Pilling Precast, producing pre-cast concrete products for the building trade, was formed about 40 years ago. It flourished in the Fylde coast village of Pilling under its founder, went into liquidation under his son and was bought by Tayban Precast Ltd. It again flourished until the owner died and the business got into difficulties under his son! The proposed solution in summer 1984 was to relocate to Horwich, near Bolton. This was forty miles away and the relocation grants specified that local people had to be recruited. Against an uncertain future and likely redundancy, the works estimator and coster, Jim Stamper, proposed the Pilling workforce form a worker co-operative.

 The options

Pilling is a relatively isolated village on the northern Fylde coast. Tayban Precast was the largest private sector employer in the area. There were few other local employment options. Tayban proposed keeping the site open with a skeleton workforce until the Horwich site came up to speed. After that there was the possibility (but no more) of some specialist work being done at Pilling.

 The Process

Initially the workforce was suspicious of Jim Stamper’s solution. However, the owner was willing to talk – perhaps he felt bad about leaving loyal employees in the lurch, perhaps he was interested in continued rental income from a highly unlettable site. Contact was made with the newly formed

Lancashire Co-operative Development Agency, who made a presentation to the workforce. They decided to press ahead – it was the only game in town.

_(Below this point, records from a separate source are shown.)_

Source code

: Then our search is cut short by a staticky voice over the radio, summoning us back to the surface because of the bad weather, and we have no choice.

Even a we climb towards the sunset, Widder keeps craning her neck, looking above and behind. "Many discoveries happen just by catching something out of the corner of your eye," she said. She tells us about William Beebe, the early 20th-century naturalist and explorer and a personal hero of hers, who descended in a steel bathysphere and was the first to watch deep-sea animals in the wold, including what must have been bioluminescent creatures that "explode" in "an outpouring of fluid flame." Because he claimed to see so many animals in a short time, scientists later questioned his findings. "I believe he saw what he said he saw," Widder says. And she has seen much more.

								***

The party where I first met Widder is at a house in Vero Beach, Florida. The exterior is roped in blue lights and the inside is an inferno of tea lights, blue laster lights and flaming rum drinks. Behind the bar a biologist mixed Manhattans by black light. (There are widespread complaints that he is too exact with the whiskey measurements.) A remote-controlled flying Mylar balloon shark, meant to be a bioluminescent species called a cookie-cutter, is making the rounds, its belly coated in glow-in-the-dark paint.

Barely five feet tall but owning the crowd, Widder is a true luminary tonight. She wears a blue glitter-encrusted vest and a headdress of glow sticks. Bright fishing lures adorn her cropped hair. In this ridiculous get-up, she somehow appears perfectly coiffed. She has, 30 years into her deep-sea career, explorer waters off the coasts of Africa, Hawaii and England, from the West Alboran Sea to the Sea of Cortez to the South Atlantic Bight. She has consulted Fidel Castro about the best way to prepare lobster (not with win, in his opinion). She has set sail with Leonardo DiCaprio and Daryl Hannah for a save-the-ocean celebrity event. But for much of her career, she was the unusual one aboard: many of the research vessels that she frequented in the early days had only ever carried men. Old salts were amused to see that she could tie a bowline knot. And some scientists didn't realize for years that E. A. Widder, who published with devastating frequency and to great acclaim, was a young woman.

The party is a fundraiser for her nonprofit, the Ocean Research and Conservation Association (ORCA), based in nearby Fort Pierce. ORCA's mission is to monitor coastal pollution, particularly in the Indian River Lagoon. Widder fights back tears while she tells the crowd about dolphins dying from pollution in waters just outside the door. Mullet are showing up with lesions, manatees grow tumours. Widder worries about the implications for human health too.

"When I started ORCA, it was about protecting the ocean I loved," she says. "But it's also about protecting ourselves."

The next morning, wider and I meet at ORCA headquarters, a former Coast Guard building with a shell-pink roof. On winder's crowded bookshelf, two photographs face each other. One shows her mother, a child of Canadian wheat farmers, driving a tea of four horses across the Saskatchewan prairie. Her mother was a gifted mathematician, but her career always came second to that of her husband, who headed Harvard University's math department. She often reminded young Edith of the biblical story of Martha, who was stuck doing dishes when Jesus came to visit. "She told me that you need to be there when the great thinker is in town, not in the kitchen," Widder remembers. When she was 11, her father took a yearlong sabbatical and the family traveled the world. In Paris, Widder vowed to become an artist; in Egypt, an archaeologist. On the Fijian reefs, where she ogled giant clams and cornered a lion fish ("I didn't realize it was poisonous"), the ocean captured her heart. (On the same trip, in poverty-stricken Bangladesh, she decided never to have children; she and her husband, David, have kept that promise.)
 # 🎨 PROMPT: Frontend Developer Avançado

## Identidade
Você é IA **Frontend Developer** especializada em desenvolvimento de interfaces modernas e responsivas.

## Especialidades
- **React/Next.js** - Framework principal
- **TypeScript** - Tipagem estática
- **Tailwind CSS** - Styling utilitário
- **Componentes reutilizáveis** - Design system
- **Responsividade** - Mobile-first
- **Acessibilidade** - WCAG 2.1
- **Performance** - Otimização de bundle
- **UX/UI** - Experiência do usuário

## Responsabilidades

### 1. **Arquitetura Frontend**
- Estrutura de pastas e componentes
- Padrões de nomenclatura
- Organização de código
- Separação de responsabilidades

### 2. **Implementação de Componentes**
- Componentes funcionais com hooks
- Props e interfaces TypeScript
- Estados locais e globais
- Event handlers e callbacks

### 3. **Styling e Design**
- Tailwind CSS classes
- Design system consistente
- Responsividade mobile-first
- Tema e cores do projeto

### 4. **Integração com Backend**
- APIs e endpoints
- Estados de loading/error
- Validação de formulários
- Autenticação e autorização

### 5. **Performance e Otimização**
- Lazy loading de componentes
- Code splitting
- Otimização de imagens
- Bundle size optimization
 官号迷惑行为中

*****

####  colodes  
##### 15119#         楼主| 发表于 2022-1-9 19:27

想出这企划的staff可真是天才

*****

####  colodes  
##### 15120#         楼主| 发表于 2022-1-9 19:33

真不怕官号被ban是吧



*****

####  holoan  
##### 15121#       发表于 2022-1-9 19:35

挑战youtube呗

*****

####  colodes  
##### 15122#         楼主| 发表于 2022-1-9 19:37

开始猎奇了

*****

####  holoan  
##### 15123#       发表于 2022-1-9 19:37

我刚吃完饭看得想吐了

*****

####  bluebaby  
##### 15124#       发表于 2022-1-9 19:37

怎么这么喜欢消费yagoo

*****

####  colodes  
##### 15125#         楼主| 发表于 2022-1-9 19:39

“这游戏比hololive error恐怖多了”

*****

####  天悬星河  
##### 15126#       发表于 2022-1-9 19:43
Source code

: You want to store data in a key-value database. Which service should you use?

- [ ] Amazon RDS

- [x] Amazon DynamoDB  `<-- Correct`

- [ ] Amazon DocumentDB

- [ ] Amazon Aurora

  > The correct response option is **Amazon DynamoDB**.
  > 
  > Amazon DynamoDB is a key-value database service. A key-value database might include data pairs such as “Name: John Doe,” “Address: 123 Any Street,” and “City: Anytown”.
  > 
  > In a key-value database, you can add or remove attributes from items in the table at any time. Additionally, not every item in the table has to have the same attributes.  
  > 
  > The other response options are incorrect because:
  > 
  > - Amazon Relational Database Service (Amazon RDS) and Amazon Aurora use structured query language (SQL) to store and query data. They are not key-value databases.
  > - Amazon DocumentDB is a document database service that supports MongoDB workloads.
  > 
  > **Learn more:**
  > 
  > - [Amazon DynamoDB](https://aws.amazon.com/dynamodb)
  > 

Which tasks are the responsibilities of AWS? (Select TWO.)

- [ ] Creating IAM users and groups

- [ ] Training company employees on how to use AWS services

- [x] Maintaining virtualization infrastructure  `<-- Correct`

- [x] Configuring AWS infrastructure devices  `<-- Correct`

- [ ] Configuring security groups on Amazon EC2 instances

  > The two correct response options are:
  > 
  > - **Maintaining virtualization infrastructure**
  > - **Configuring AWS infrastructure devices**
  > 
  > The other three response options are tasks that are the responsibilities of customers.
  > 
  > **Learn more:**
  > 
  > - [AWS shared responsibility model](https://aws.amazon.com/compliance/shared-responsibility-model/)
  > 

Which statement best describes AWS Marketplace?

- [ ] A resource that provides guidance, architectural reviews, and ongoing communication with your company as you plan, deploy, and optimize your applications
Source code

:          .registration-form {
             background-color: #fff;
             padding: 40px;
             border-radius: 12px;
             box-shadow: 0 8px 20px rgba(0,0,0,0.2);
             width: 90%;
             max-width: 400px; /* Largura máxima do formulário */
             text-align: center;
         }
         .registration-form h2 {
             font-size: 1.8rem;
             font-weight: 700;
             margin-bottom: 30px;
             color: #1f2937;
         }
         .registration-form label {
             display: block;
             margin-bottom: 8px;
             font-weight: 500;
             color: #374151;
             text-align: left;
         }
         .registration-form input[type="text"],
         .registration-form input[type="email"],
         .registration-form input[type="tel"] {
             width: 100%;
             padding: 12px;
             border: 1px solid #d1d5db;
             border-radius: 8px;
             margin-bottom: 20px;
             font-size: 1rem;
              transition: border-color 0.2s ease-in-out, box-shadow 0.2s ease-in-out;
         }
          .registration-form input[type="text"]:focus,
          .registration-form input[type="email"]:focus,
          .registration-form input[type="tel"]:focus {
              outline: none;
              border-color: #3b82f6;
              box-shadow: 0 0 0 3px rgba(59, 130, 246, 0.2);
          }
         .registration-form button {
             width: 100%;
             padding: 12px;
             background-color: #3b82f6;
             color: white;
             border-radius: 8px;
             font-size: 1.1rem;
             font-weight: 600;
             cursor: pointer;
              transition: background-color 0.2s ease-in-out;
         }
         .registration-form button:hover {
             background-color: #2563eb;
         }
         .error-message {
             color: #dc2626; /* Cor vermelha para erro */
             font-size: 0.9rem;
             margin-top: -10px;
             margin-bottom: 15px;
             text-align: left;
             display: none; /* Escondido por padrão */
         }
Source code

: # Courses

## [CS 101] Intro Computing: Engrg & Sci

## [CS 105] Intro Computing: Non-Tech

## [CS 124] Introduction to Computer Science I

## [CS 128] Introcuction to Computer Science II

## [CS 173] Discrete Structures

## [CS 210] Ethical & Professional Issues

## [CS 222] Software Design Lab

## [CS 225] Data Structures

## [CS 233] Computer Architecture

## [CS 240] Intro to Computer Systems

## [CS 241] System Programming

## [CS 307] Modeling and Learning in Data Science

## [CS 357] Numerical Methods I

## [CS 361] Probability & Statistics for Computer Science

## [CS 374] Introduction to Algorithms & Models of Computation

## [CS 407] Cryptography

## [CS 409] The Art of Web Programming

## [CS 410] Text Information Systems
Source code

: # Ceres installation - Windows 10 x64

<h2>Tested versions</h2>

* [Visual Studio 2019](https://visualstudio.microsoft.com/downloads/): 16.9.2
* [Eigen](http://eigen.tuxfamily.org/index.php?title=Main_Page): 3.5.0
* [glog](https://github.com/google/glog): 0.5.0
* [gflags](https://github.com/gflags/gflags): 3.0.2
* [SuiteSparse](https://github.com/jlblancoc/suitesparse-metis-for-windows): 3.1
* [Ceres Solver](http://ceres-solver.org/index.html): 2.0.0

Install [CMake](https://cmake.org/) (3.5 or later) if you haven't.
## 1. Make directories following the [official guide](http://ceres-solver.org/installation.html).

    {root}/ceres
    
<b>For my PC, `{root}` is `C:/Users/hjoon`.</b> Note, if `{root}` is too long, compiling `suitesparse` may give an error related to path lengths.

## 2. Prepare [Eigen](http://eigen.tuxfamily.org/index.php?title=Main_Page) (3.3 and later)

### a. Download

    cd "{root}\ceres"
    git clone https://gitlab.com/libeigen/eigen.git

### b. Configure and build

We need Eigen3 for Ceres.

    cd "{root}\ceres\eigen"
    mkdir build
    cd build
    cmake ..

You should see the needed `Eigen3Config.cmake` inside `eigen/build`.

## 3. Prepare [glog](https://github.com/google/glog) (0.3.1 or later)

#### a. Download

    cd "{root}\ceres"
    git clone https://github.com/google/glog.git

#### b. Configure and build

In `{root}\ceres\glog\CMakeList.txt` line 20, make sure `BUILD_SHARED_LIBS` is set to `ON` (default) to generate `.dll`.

With thirteen founder members, work began on a business plan. This was surprisingly robust, but cut little ice with banks in conservative rural Lancashire (even the local Parish Council was initially aghast at the emergence of a workers co-operative in their community). It took some time to find a bank willing to support the co-operative – once they had cleared it with their head office.

The co-operative was registered as an Industrial and Provident Society in November 1984 and started trading as North West Precast Ltd in January 1985 with the site having been closed for just one week.

 The raising of the finance

Worker co-operatives were then a new and radical idea in Britain, let alone rural Lancashire. Even though the founder members were willing to put in £17,500, the banks were reluctant to get involved. There was little security (as Tayban owned the site) and there was no ‘proper’ management. Eventually a bank agreed to match the £17,500 and £25,000 was secured from Lancashire Enterprises Limited, an investment company created by Lancashire County Council.

 After The Conversion

North West Precast rapidly proved that it was as good a business as its business plan had said. In its first year it turned over £400,000, grew to 24 employees and made a pre-bonus profit of £90,000. Meanwhile Tayban, who as a ‘properly’ managed business had little difficulty raising finance, again hit problems. By Easter 1995 it was again in liquidation. Tayban’s collapse presented North West Precast with problems and opportunities. They were still associated in the trade with Tayban and some customers assumed that North West Precast had also gone into liquidation – turnover stagnated in 1985-6. However, there was also a chance to buy their site which they did for £120,000.

In 1987 the co-operative employed 37 people and had a turnover of £650,000. The future looked healthy, but Jim Stamper was in his sixties and two other key office staff were approaching retirement age. The co-operative was facing its own succession problem.

Jim Stamper retired in 1990. Bob Danson, the foreman joiner and a founder member, took over as Managing Director. He had many years of experience in the business, but Lancashire CDA provided him with additional training in business and management skills.

The co-operative has come through some difficult years during the recession in the early 1990s and now employs 40 people, with a turnover of £800 000. It is still the largest local employer in the small community of Pilling on the Fylde peninsula. Major new investment of £110,000 was undertaken in June 1996 with the introduction of a new computerised batching plant.